Elizabeth stanęła jak wryta. Przez chwilę miała wrażenie, że się przesłyszała.

              - Co ty powiedziałeś? – wyszeptała.

              - Powiedziałem, żebyś stąd wyszła. Nie chcę na ciebie patrzeć.

              Nagle zakręciło jej się w głowie. Musiała chwycić się oparcia krzesła, żeby nie upaść.

              - Ależ Kristianie! Nie sądziłam, ze będziesz chciał do tego wracać. Myślałam, że uda nam się zapomnieć…

              - Miałbym zapomnieć o tym, że puściłaś się z moim ojcem? - zapytał.

              Elizabeth z wrażenia nie mogła złapać tchu. Czuła, że jej policzki płoną żywym ogniem.

              - Niech Bóg ma cię w swojej opiece, jeśli komuś o tym powiesz – powiedziała chrapliwym szeptem. – Jeśli Ane się o tym dowie…  wtedy nie ręczę za siebie…

              Kristian zamknął oczy.

              Elizabeth czuła, że uginają się pod nią kolana, jednak zmusiła się, by odejść kilka kroków od łóżka.

              - Jeszcze przez kilka dni będziesz wymagał opieki.

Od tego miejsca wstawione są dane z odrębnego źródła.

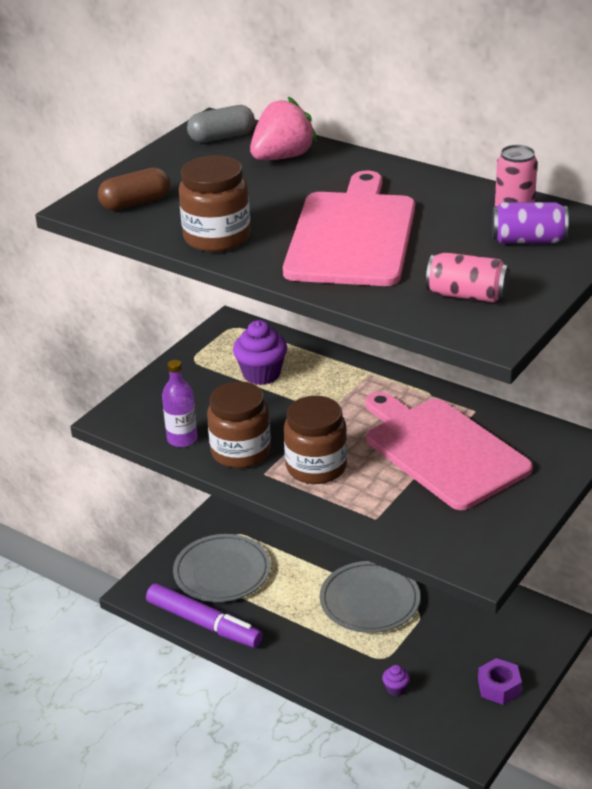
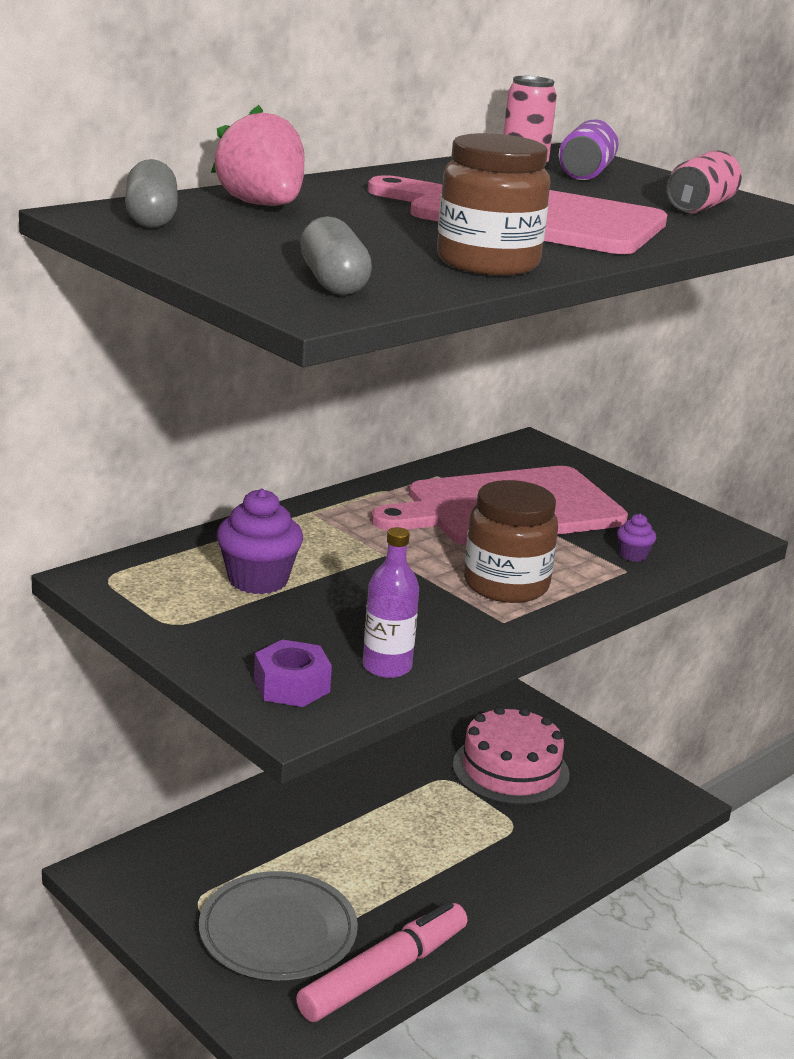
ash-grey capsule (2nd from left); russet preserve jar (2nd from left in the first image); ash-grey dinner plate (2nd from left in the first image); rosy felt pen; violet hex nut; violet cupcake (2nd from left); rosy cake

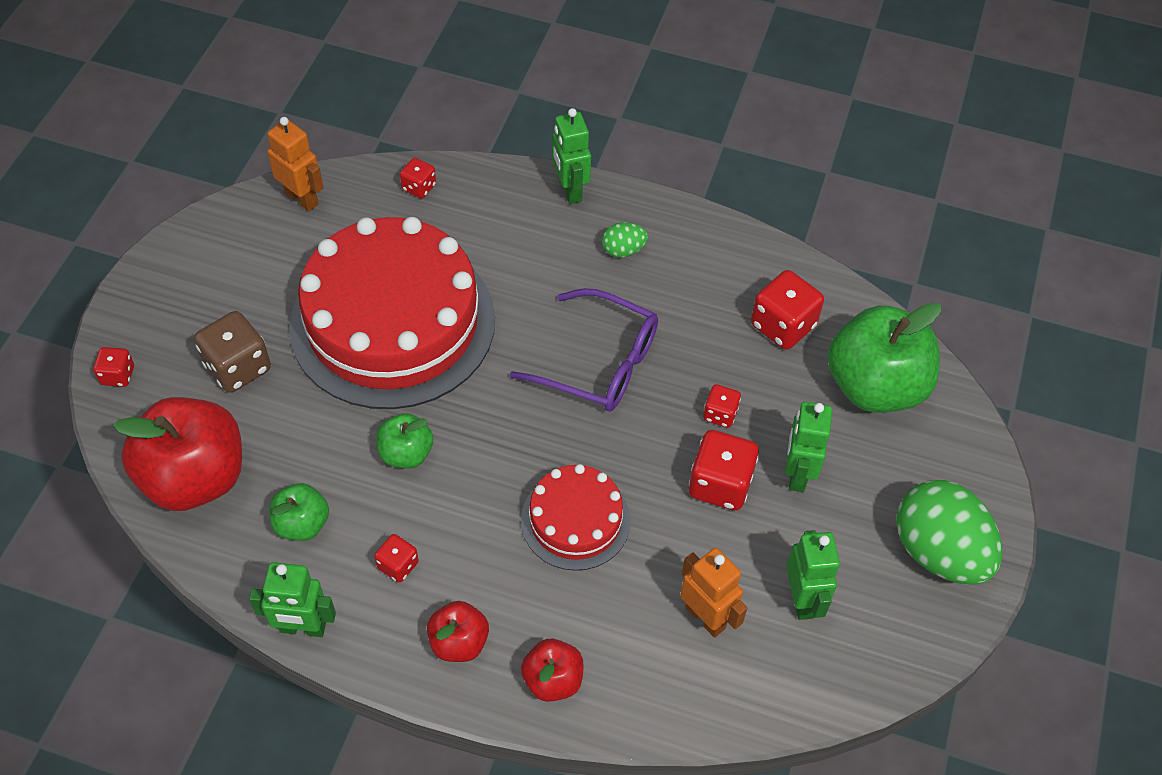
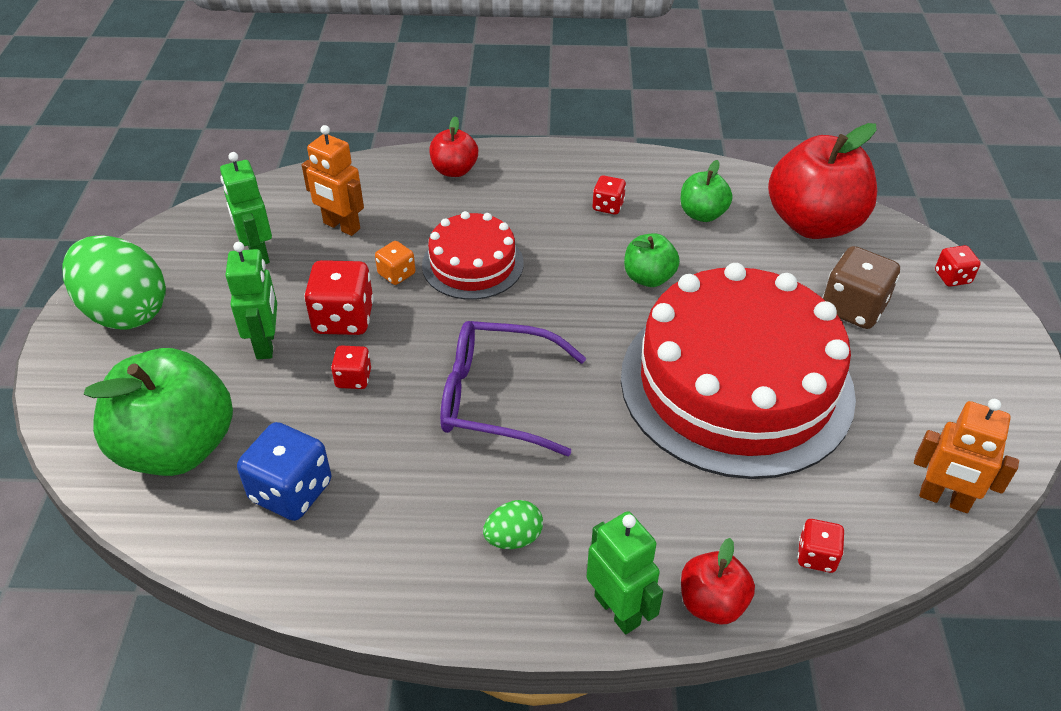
royal blue game die; leaf-green toy robot (1st from left in the first image); crimson toy apple (2nd from left); orange-coloured game die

              Otworzył oczy i wpatrując się w nią intensywnie, powiedział.

              - W takim razie przyślij tu jedną ze służących.

 

              Elizabeth rzuciła się do drzwi i pobiegła do suszarni, która znajdowała się na samym końcu korytarza. Dopiero kiedy zaszyła się w kącie, pozwoliła łzom płynąć swobodnie po policzkach. Spazmy płaczu wstrząsały jej ciałem jakby leżała w gorączce. Miała wrażenie, że z bólu zaraz pęknie jej serce. Jak on może tak o mnie myśleć? Jak może sądzić, że zrobiłam t z własnej woli? Przecież zostałam wzięta siła ! – rozpaczała.

              Nagle otworzyły się drzwi. Elizabeth rozpoznała przyjaciółkę. Najwidoczniej Helene domyśliła się, że tutaj ją znajdzie, bo szła pewnym krokiem, wyciągając do niej ramiona.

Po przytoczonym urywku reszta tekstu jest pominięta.